Esercizio assegnato a — Per favore, aggiorna le righe dall'inizio fino a quella che contiene "can. (482, 166).", estremi inclusi, sostituendo "fireplace" con "hearth" e lasciando tutto il resto invariato.

Articolo —
══════════

La scorsa settimana, (maggio
2011) nella mia qualità di
Rappresentante dell’OSCE (Organizzazione per la Sicurezza e la Cooperazione in
Europa) per la lotta al razzismo, alla xenofobia e all’intolleranza e
discriminazione contro i cristiani, sono stato relatore a un grande evento
organizzato dalla Presidenza ungherese dell’Unione Europea al Castello Reale di
Gödöllo, presso Budapest, sul tema del dialogo interreligioso fra cristiani,
ebrei e musulmani.
Vi hanno partecipato, fra l’altro, il cardinale Péter Erdö,
presidente dei vescovi europei, il custode di Terrasanta padre Pierbattista
Pizzaballa, l'arcivescovo Antonio Maria Vegliò, presidente del Pontificio
Consiglio per i Migranti, l'arcivescovo maronita di Beirut Paul Matar, il
metropolita Hilarion, “ministro degli esteri” della Chiesa Ortodossa Russa, il
rappresentante del Congresso Ebraico Europeo Gusztáv Zoltai, quello
dell'Organizzazione della Conferenza Islamica Ömür Orhun, il segretario
generale del Comitato per il dialogo islamo-cristiano in Libano, Hares Chakib
Chehab.
Dal mio intervento e dalla discussione che ne è seguita i
giornalisti presenti hanno ricavato soprattutto la mia affermazione secondo cui
ogni anno i cristiani uccisi nel mondo per la loro fede sono 105.000, uno ogni
cinque minuti. Come avviene nell’epoca di Internet, dalle auree volte del
Castello Reale di Gödöllo la citazione è rimbalzata su quotidiani e siti di
tutti i continenti. È certamente servita a risvegliare le coscienze sul tema
dei cristiani perseguitati. Di questo sono molto contento: sono all’OSCE per
questo. Ma – com’è naturale – una minoranza di coloro che hanno riferito la
notizia ha sollevato dubbi su una cifra che a prima vista può sembrare
eccessiva. In Italia si è distinta per un’ironia fuori luogo quando si parla di
morti la solita UAAR, l’Unione degli Atei e degli Agnostici Razionalisti. In
queste reazioni c’è già di per sé una lezione: si sottovaluta talmente il
problema dei cristiani perseguitati che le cifre – quando sono citate –
sembrano a prima vista incredibili.

══════════

Righe fornite —
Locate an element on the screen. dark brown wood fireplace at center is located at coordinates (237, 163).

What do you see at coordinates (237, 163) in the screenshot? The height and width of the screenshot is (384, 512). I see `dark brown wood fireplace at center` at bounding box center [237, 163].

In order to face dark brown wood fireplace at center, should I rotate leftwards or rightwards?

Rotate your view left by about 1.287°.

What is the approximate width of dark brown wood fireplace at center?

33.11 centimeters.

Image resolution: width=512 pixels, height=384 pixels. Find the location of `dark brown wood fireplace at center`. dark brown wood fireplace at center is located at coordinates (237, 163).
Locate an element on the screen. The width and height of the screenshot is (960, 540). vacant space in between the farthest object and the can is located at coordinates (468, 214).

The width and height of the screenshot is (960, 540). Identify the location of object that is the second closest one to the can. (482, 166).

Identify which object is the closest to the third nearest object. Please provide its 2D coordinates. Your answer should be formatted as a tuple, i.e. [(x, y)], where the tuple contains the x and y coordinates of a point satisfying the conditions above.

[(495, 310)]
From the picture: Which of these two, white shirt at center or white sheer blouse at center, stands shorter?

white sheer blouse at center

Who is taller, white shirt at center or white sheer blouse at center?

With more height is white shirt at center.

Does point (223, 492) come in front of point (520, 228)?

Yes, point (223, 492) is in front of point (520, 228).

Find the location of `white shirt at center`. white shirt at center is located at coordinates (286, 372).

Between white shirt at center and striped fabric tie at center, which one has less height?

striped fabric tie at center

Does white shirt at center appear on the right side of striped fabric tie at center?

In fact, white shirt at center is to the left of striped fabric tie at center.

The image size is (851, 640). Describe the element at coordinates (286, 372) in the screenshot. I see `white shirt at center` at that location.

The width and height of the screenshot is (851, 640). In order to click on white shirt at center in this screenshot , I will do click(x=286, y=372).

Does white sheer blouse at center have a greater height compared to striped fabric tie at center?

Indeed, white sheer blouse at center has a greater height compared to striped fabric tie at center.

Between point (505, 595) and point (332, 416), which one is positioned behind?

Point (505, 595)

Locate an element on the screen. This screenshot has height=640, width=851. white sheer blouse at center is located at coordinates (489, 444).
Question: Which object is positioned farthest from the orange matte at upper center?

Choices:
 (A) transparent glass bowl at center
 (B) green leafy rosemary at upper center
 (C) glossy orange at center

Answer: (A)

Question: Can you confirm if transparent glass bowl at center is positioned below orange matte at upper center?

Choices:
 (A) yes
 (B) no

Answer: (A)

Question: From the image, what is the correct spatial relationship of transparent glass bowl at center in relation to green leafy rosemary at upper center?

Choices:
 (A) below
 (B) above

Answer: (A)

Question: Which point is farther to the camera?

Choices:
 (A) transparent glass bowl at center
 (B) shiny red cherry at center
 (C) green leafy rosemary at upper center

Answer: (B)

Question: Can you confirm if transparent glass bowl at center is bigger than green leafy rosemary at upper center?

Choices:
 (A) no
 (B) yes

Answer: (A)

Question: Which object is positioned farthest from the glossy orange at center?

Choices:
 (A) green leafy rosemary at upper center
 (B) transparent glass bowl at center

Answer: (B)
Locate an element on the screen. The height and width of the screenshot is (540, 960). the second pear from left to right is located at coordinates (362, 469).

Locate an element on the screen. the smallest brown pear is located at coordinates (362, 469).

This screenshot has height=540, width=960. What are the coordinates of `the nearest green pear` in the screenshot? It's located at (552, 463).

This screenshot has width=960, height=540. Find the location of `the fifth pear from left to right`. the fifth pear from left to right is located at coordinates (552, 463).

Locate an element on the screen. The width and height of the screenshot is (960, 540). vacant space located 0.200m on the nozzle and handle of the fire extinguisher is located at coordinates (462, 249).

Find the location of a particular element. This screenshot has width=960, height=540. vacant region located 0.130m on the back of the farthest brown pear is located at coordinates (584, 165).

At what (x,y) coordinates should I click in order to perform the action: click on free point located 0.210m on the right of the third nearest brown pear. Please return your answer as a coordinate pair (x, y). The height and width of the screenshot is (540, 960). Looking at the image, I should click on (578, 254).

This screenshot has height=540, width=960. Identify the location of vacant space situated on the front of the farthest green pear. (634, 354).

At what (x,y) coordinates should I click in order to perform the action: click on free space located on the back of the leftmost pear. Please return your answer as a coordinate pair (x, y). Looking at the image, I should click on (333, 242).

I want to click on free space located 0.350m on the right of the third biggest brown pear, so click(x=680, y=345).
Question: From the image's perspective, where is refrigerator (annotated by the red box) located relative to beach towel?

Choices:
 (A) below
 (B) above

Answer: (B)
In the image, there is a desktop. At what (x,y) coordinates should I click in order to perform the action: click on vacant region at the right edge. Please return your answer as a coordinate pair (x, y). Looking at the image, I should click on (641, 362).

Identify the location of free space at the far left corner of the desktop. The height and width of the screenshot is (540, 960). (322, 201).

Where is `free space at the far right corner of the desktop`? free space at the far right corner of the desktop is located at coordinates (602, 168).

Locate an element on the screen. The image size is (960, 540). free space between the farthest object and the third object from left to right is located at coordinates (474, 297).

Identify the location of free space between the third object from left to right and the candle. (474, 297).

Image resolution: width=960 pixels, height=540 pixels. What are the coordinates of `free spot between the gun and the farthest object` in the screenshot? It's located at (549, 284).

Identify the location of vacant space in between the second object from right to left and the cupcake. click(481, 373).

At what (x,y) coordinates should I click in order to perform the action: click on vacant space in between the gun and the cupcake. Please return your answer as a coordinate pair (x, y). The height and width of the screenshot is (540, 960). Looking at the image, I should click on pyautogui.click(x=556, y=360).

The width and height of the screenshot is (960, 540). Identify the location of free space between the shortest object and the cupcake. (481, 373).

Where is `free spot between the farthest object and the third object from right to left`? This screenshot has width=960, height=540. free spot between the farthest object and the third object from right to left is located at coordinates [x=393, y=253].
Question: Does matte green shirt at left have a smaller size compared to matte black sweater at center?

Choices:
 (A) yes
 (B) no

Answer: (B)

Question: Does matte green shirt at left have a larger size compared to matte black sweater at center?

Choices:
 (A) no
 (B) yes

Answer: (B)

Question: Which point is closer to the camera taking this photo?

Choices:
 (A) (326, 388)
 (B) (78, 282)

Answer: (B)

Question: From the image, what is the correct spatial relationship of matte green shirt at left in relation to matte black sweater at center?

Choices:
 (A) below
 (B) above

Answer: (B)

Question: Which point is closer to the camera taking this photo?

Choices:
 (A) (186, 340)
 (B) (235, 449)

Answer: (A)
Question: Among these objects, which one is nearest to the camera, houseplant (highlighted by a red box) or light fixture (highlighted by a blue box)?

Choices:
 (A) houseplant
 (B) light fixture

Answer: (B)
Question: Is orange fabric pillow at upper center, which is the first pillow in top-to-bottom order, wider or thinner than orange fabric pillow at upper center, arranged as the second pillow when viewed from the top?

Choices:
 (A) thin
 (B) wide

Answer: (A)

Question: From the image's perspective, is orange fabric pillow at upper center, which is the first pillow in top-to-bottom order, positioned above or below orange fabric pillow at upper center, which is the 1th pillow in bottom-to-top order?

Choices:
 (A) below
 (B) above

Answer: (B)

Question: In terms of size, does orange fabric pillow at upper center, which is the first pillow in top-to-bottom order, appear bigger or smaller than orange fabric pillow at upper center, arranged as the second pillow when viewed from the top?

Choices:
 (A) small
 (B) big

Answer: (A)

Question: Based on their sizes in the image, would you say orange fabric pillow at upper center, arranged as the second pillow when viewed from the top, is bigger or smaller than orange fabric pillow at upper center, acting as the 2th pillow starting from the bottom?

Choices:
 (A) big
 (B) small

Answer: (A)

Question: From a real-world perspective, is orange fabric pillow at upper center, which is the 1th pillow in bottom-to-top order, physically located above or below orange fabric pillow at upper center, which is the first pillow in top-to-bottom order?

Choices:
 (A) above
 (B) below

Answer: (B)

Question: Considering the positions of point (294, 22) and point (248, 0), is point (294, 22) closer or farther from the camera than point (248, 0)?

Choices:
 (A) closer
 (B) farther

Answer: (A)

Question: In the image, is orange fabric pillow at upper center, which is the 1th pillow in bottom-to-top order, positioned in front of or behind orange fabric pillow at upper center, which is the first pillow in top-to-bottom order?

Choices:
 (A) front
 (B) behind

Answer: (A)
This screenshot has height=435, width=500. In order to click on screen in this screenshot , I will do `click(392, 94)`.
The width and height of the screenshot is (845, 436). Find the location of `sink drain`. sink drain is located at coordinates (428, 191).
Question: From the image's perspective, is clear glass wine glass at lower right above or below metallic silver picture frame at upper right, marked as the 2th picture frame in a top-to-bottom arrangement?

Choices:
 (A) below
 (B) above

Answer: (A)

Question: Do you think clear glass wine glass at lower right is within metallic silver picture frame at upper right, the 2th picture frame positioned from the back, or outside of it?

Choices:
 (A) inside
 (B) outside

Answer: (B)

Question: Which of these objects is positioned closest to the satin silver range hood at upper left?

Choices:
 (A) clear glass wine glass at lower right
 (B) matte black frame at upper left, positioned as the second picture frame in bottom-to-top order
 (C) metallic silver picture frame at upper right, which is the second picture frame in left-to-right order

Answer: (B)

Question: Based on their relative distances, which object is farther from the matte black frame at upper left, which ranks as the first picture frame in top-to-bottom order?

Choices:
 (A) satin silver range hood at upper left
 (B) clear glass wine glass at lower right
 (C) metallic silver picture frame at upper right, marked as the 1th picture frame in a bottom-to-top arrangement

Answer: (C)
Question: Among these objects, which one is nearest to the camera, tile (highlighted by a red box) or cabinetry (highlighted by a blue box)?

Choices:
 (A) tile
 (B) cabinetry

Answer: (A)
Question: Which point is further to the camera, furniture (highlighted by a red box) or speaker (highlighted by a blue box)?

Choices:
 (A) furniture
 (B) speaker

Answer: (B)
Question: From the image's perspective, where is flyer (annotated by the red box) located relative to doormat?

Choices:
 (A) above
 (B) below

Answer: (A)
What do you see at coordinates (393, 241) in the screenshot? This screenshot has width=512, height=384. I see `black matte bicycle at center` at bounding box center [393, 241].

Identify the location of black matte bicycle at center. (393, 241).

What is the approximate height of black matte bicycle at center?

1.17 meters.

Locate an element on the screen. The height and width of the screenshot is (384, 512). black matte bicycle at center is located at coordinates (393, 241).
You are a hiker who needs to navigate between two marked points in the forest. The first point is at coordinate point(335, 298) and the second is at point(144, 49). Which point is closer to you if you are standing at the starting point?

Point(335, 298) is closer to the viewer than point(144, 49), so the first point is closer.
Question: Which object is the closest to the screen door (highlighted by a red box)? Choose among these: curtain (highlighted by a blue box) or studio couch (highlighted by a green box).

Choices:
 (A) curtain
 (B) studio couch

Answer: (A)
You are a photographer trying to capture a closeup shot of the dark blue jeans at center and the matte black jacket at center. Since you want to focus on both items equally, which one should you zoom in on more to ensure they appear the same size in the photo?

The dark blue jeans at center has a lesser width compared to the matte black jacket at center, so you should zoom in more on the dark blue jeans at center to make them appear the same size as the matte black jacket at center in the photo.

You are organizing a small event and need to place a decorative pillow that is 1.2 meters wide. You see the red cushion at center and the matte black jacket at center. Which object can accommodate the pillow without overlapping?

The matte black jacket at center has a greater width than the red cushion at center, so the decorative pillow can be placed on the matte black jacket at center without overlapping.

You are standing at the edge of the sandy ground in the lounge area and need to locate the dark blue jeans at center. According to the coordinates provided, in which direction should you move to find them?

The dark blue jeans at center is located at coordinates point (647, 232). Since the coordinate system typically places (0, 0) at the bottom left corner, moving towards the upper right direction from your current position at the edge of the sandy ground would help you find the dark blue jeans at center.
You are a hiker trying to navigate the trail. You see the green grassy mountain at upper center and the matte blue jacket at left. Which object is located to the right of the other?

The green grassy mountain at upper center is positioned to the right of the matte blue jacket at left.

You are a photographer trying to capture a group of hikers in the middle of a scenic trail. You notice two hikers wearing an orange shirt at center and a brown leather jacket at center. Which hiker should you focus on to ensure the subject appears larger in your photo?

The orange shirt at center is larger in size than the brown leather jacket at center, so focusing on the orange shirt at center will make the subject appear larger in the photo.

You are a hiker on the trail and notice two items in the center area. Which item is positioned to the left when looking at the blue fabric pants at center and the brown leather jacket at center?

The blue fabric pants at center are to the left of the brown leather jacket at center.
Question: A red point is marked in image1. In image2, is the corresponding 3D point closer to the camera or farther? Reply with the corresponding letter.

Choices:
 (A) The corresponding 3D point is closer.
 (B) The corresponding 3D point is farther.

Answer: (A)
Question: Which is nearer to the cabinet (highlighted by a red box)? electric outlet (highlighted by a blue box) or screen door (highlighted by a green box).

══════════

Esercizio assegnato b — Secondo l'articolo, dove si è svolto l'evento sul dialogo interreligioso organizzato dalla Presidenza ungherese dell'Unione Europea?

Risposta all'esercizio a —
Locate an element on the screen. dark brown wood hearth at center is located at coordinates (237, 163).

What do you see at coordinates (237, 163) in the screenshot? The height and width of the screenshot is (384, 512). I see `dark brown wood hearth at center` at bounding box center [237, 163].

In order to face dark brown wood hearth at center, should I rotate leftwards or rightwards?

Rotate your view left by about 1.287°.

What is the approximate width of dark brown wood hearth at center?

33.11 centimeters.

Image resolution: width=512 pixels, height=384 pixels. Find the location of `dark brown wood hearth at center`. dark brown wood hearth at center is located at coordinates (237, 163).
Locate an element on the screen. The width and height of the screenshot is (960, 540). vacant space in between the farthest object and the can is located at coordinates (468, 214).

The width and height of the screenshot is (960, 540). Identify the location of object that is the second closest one to the can. (482, 166).

Risposta all'esercizio b — Al Castello Reale di Gödöllo, presso Budapest.